- [INPUT MATERIAL]:
----

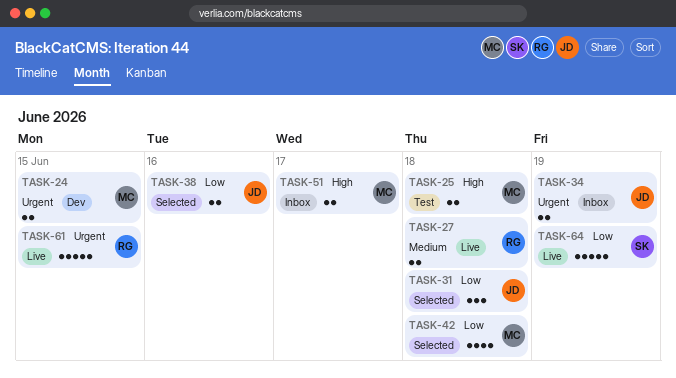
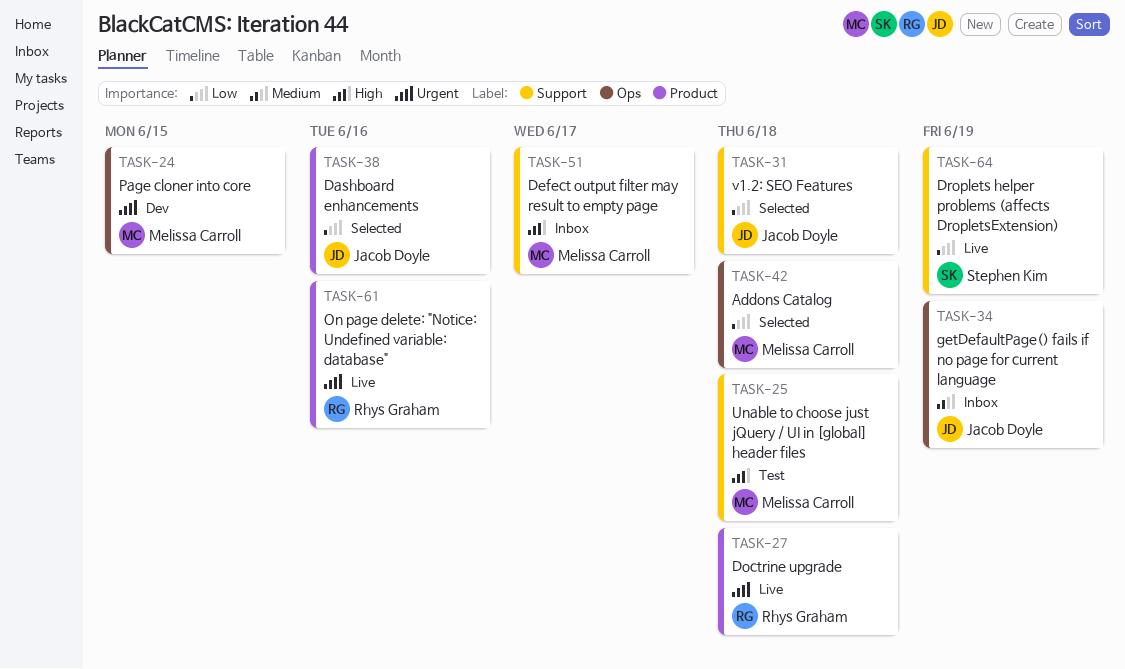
TASK-27, priority: Medium -> Urgent
TASK-34, priority: Urgent -> Medium
TASK-61, due: Jun 15 -> Jun 16

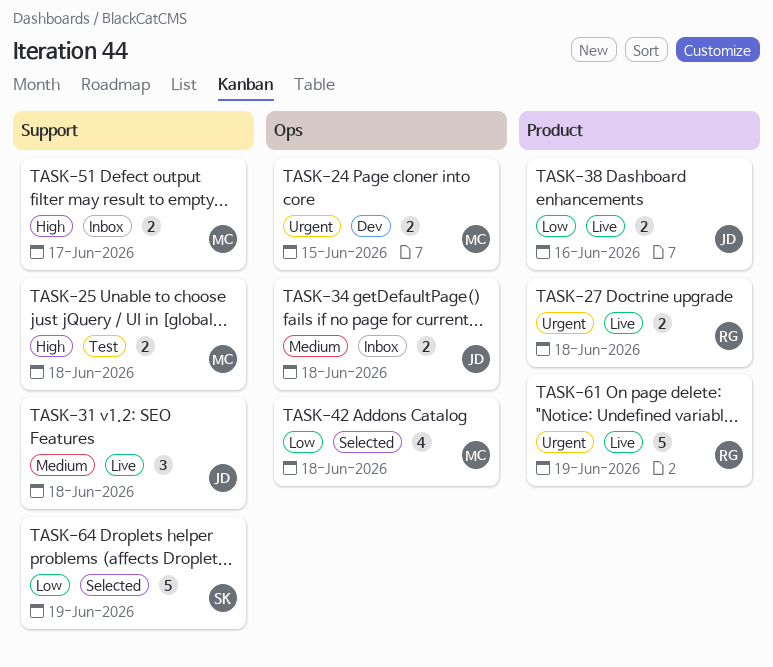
TASK-31, status: Selected -> Live
TASK-31, priority: Low -> Medium
TASK-34, due: Jun 19 -> Jun 18
TASK-38, status: Selected -> Live
TASK-61, due: Jun 16 -> Jun 19
TASK-64, status: Live -> Selected

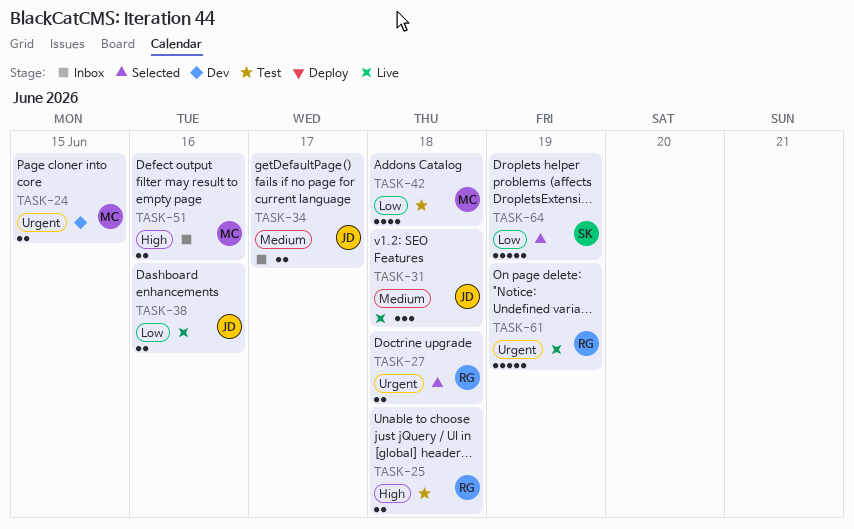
TASK-25, owner: MC -> RG
TASK-27, status: Live -> Selected
TASK-34, due: Jun 18 -> Jun 17
TASK-42, status: Selected -> Test
TASK-51, due: Jun 17 -> Jun 16

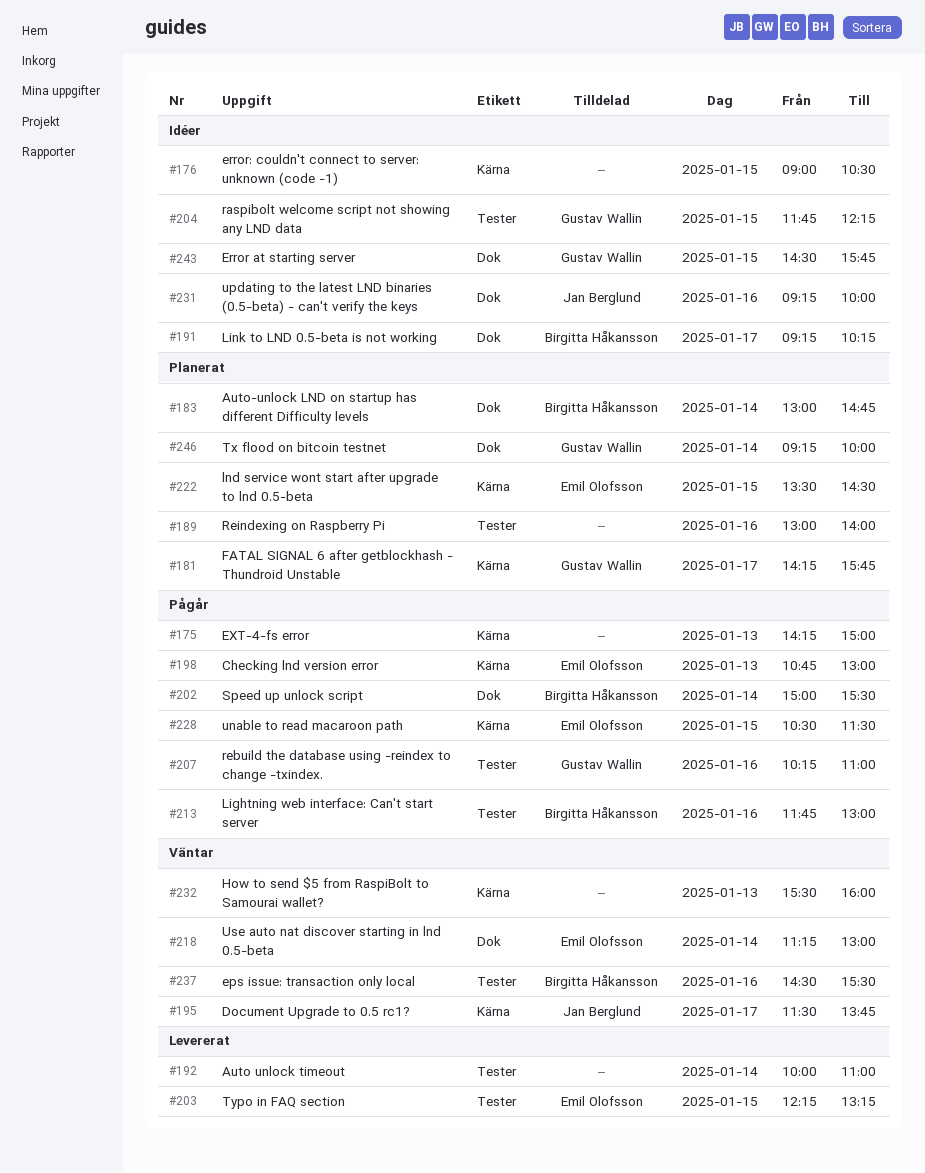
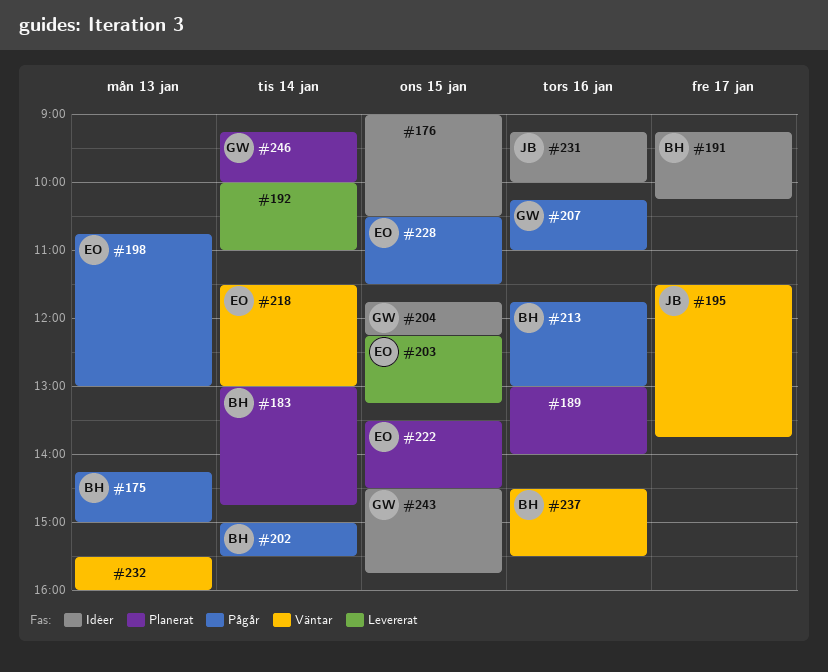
#175, owner: none -> Birgitta Håkansson
#181: present -> none
#218, begins: 11:15 -> 11:30

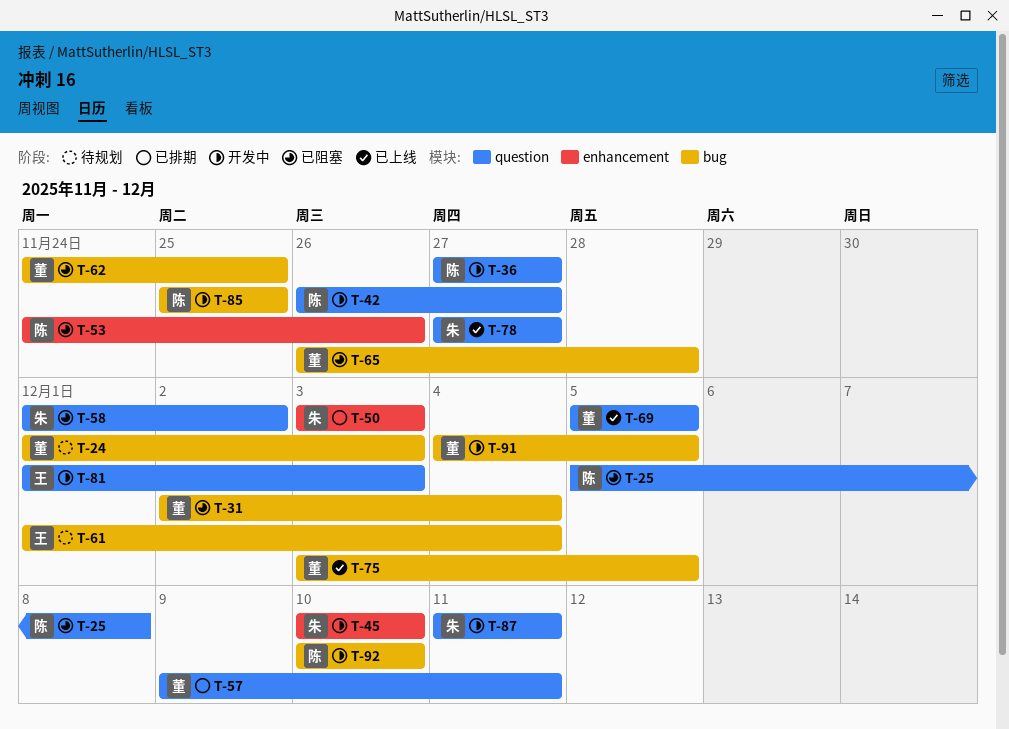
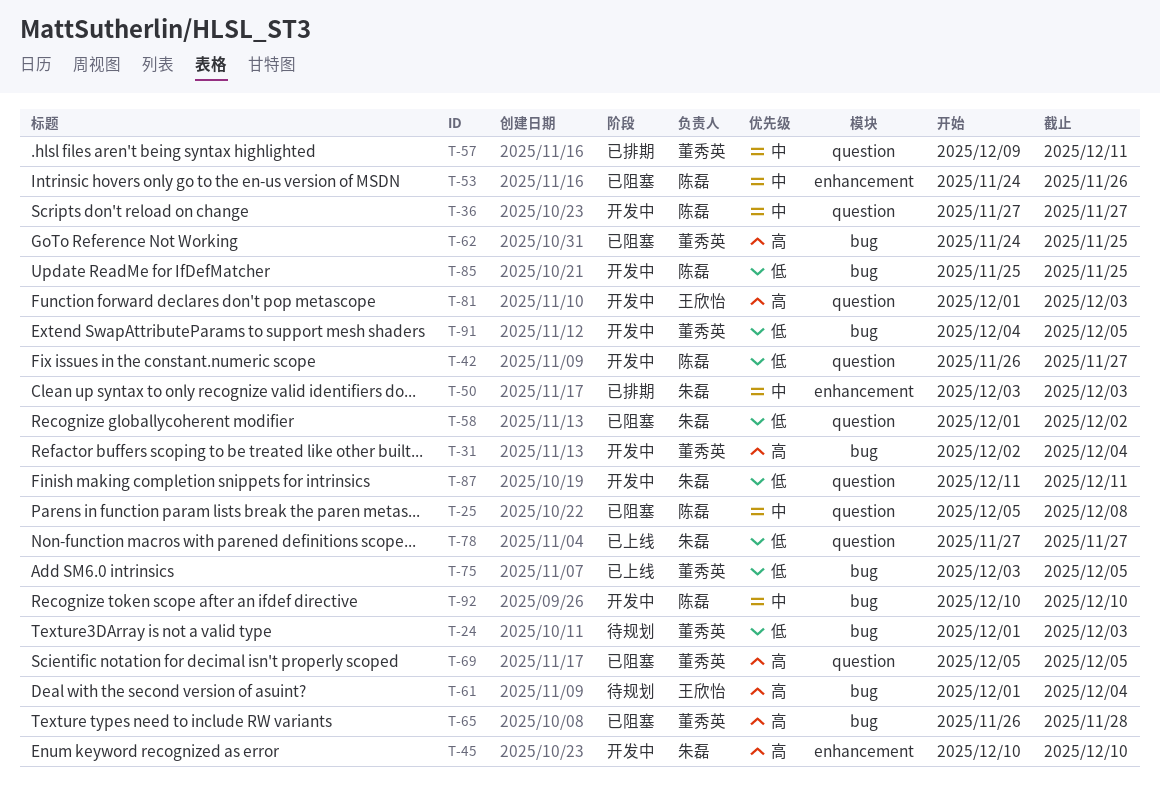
T-31, status: 已阻塞 -> 开发中
T-69, status: 已上线 -> 已阻塞

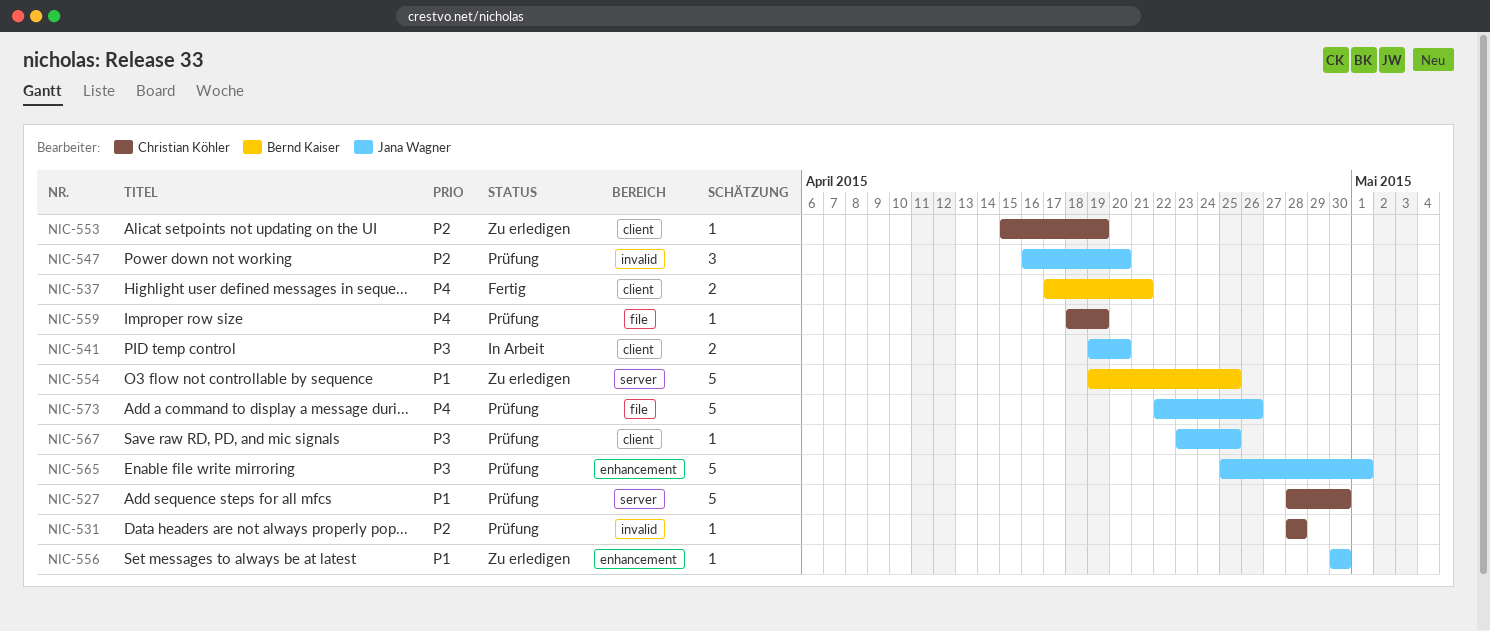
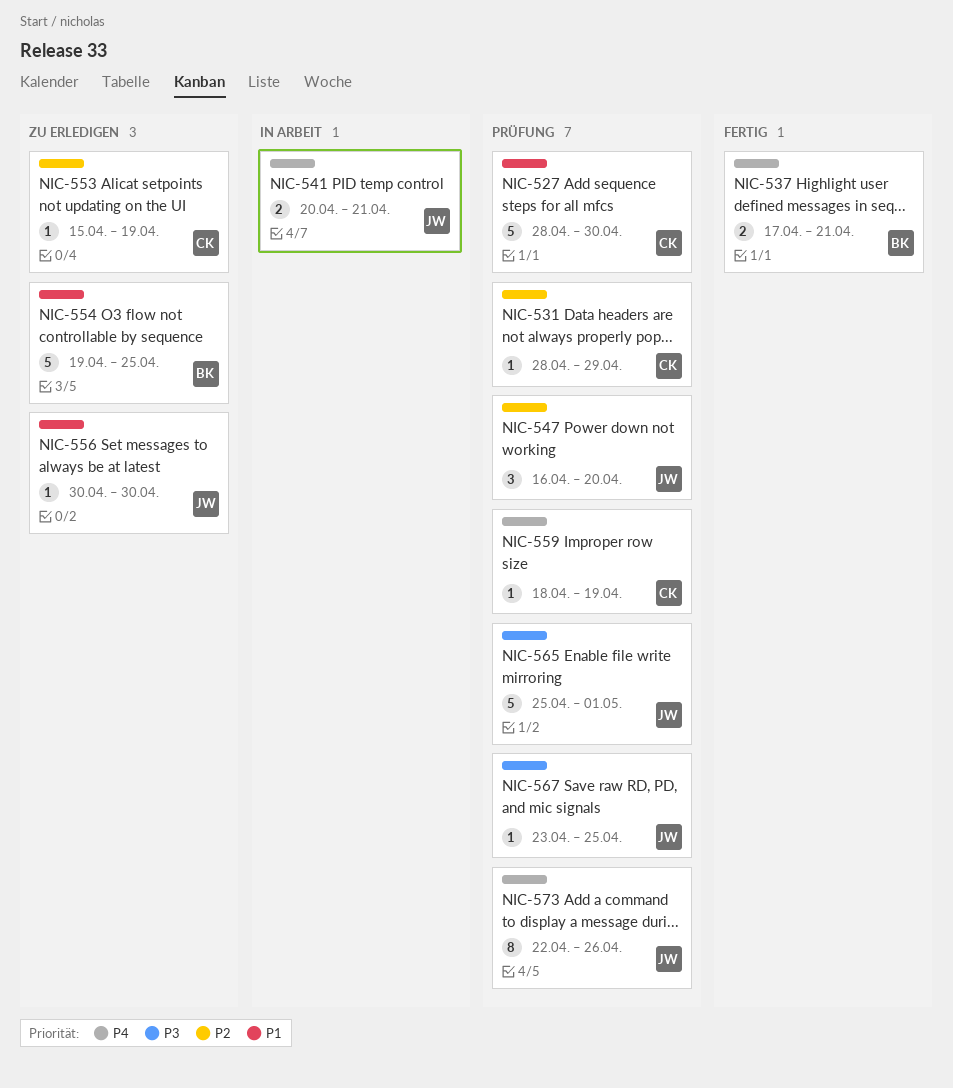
NIC-531, due: Apr 28 -> Apr 29
NIC-541, priority: P3 -> P4
NIC-541, start: Apr 19 -> Apr 20
NIC-541, due: Apr 20 -> Apr 21
NIC-573, estimate: 5 -> 8

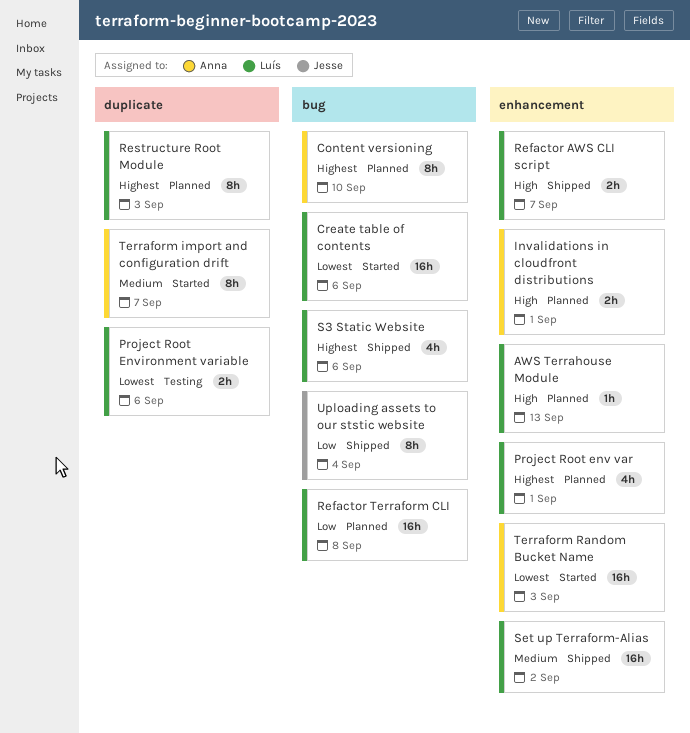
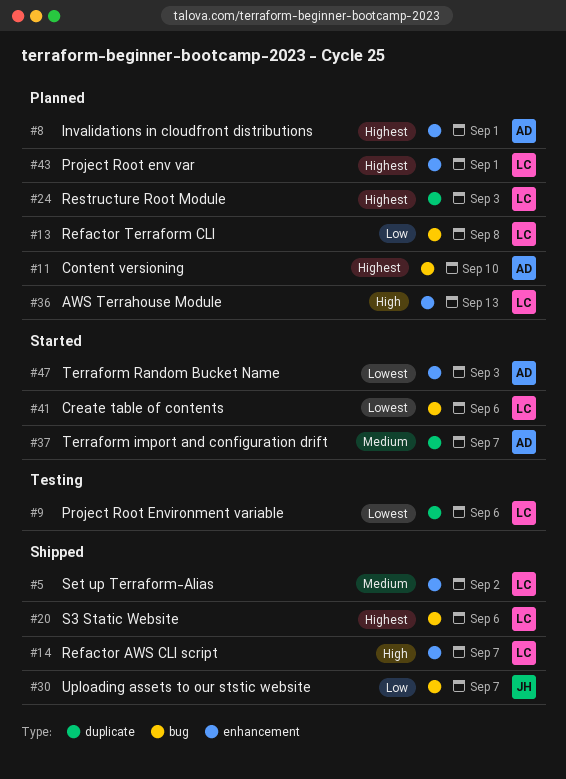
Invalidations in cloudfront distributions, priority: High -> Highest
Uploading assets to our ststic website, due: Sep 4 -> Sep 7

----

Should a record include a picture, drop the picture and write out the remainder exactly.

TASK-27, priority: Medium -> Urgent
TASK-34, priority: Urgent -> Medium
TASK-61, due: Jun 15 -> Jun 16

TASK-31, status: Selected -> Live
TASK-31, priority: Low -> Medium
TASK-34, due: Jun 19 -> Jun 18
TASK-38, status: Selected -> Live
TASK-61, due: Jun 16 -> Jun 19
TASK-64, status: Live -> Selected

TASK-25, owner: MC -> RG
TASK-27, status: Live -> Selected
TASK-34, due: Jun 18 -> Jun 17
TASK-42, status: Selected -> Test
TASK-51, due: Jun 17 -> Jun 16

#175, owner: none -> Birgitta Håkansson
#181: present -> none
#218, begins: 11:15 -> 11:30

T-31, status: 已阻塞 -> 开发中
T-69, status: 已上线 -> 已阻塞

NIC-531, due: Apr 28 -> Apr 29
NIC-541, priority: P3 -> P4
NIC-541, start: Apr 19 -> Apr 20
NIC-541, due: Apr 20 -> Apr 21
NIC-573, estimate: 5 -> 8

Invalidations in cloudfront distributions, priority: High -> Highest
Uploading assets to our ststic website, due: Sep 4 -> Sep 7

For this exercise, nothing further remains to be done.